### Directions for this task
Print the data exactly. Omit the pictures.

________________

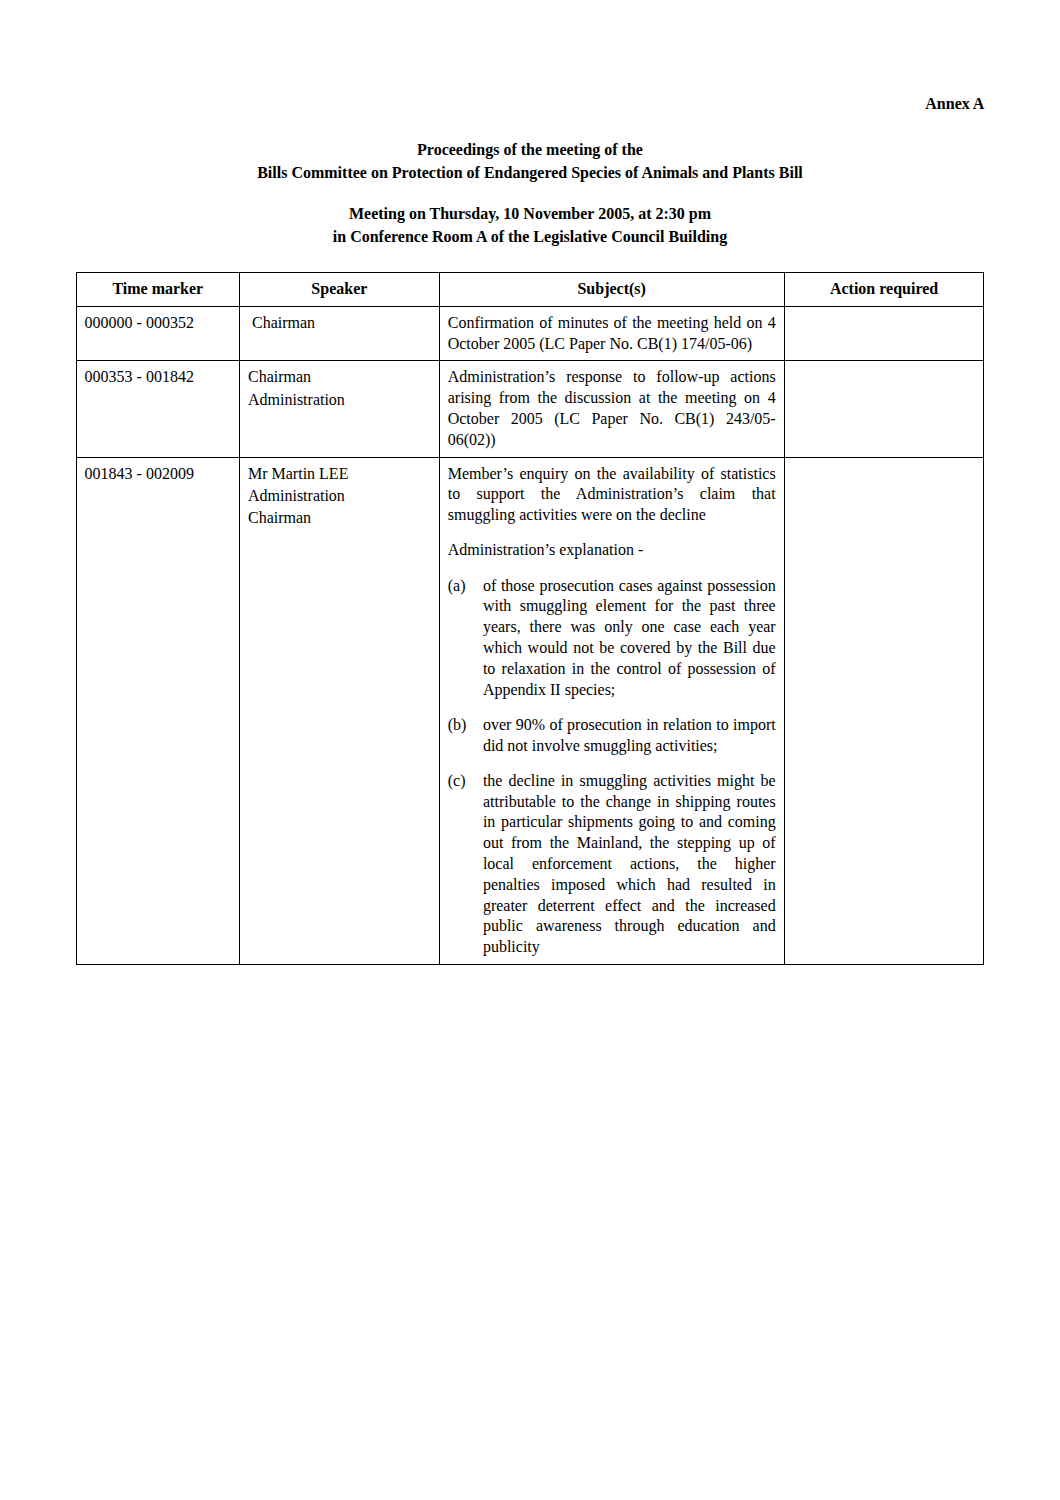Annex A
Proceedings of the meeting of the
Bills Committee on Protection of Endangered Species of Animals and Plants Bill
Meeting on Thursday, 10 November 2005, at 2:30 pm
in Conference Room A of the Legislative Council Building
| Time marker | Speaker | Subject(s) | Action required |
| --- | --- | --- | --- |
| 000000 - 000352 | Chairman | Confirmation of minutes of the meeting held on 4 October 2005 (LC Paper No. CB(1) 174/05-06) | |
| 000353 - 001842 | Chairman Administration | Administration’s response to follow-up actions arising from the discussion at the meeting on 4 October 2005 (LC Paper No. CB(1) 243/05-06(02)) | |
| 001843 - 002009 | Mr Martin LEE Administration Chairman | Member’s enquiry on the availability of statistics to support the Administration’s claim that smuggling activities were on the decline Administration’s explanation - (a) of those prosecution cases against possession with smuggling element for the past three years, there was only one case each year which would not be covered by the Bill due to relaxation in the control of possession of Appendix II species; (b) over 90% of prosecution in relation to import did not involve smuggling activities; (c) the decline in smuggling activities might be attributable to the change in shipping routes in particular shipments going to and coming out from the Mainland, the stepping up of local enforcement actions, the higher penalties imposed which had resulted in greater deterrent effect and the increased public awareness through education and publicity | |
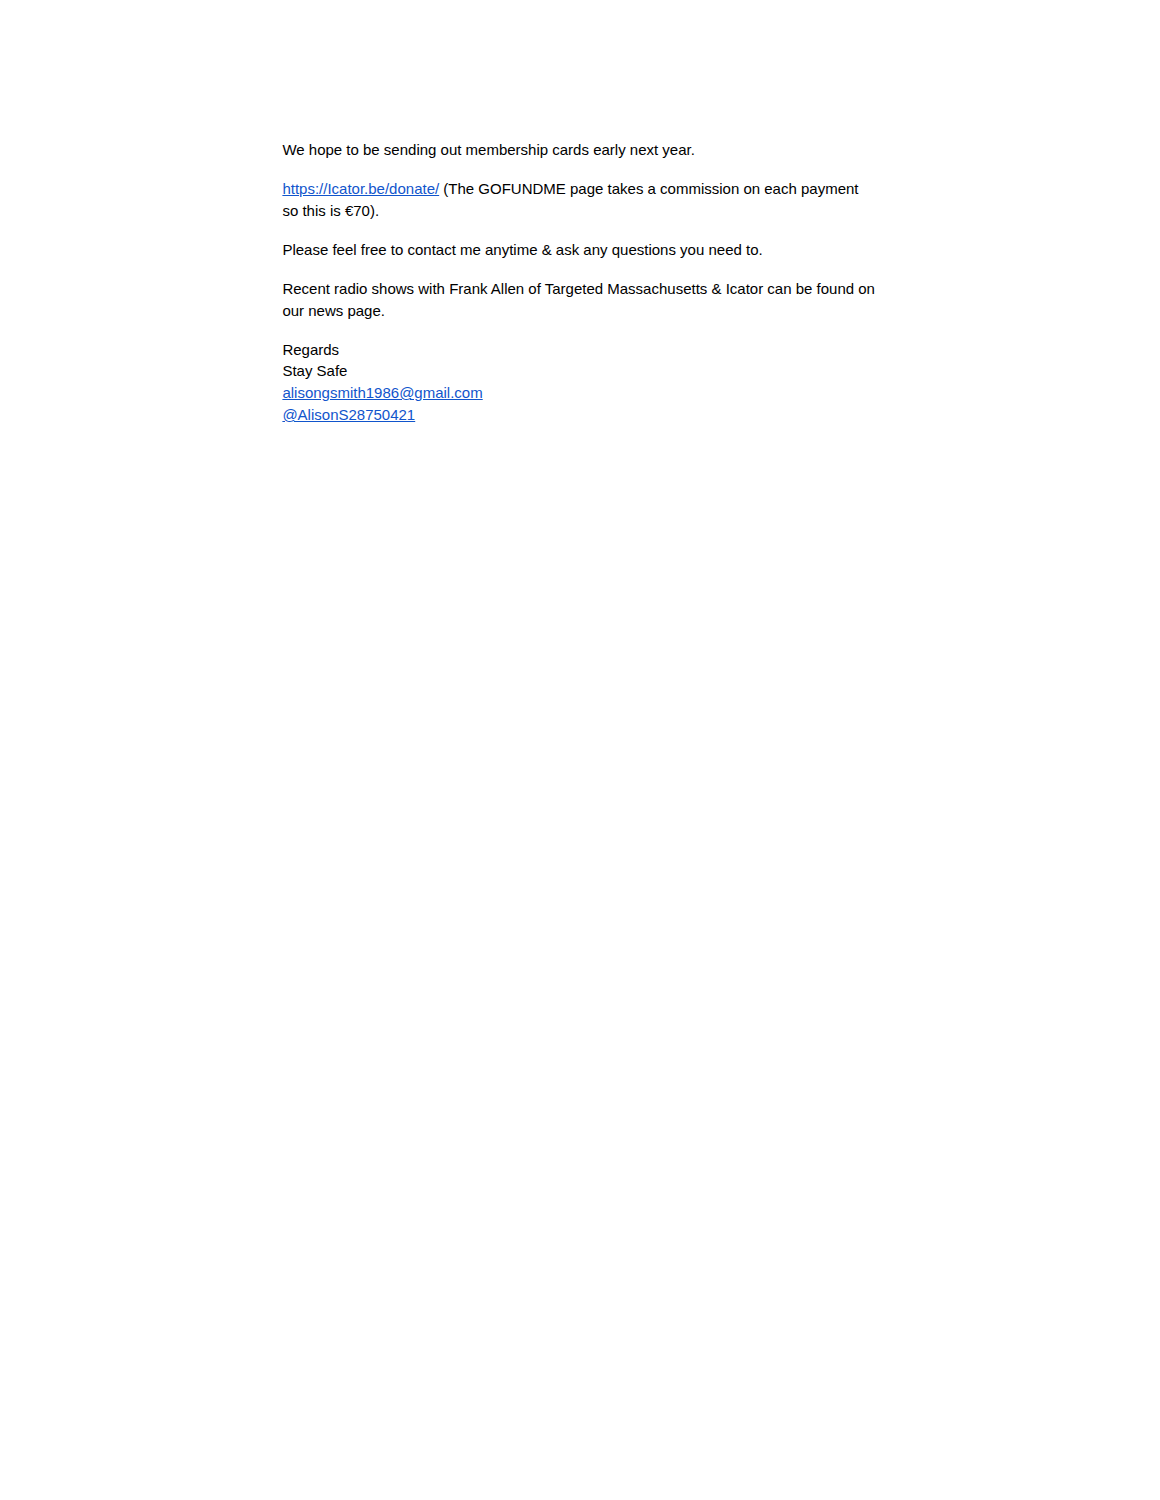We hope to be sending out membership cards early next year.
https://Icator.be/donate/ (The GOFUNDME page takes a commission on each payment so this is €70).
Please feel free to contact me anytime & ask any questions you need to.
Recent radio shows with Frank Allen of Targeted Massachusetts & Icator can be found on our news page.
Regards
Stay Safe
alisongsmith1986@gmail.com @AlisonS28750421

________________

### Your solution
Annex A
Proceedings of the meeting of the
Bills Committee on Protection of Endangered Species of Animals and Plants Bill
Meeting on Thursday, 10 November 2005, at 2:30 pm
in Conference Room A of the Legislative Council Building
| Time marker | Speaker | Subject(s) | Action required |
| --- | --- | --- | --- |
| 000000 - 000352 | Chairman | Confirmation of minutes of the meeting held on 4 October 2005 (LC Paper No. CB(1) 174/05-06) | |
| 000353 - 001842 | Chairman Administration | Administration’s response to follow-up actions arising from the discussion at the meeting on 4 October 2005 (LC Paper No. CB(1) 243/05-06(02)) | |
| 001843 - 002009 | Mr Martin LEE Administration Chairman | Member’s enquiry on the availability of statistics to support the Administration’s claim that smuggling activities were on the decline Administration’s explanation - (a) of those prosecution cases against possession with smuggling element for the past three years, there was only one case each year which would not be covered by the Bill due to relaxation in the control of possession of Appendix II species; (b) over 90% of prosecution in relation to import did not involve smuggling activities; (c) the decline in smuggling activities might be attributable to the change in shipping routes in particular shipments going to and coming out from the Mainland, the stepping up of local enforcement actions, the higher penalties imposed which had resulted in greater deterrent effect and the increased public awareness through education and publicity | |
We hope to be sending out membership cards early next year.
https://Icator.be/donate/ (The GOFUNDME page takes a commission on each payment so this is €70).
Please feel free to contact me anytime & ask any questions you need to.
Recent radio shows with Frank Allen of Targeted Massachusetts & Icator can be found on our news page.
Regards
Stay Safe
alisongsmith1986@gmail.com @AlisonS28750421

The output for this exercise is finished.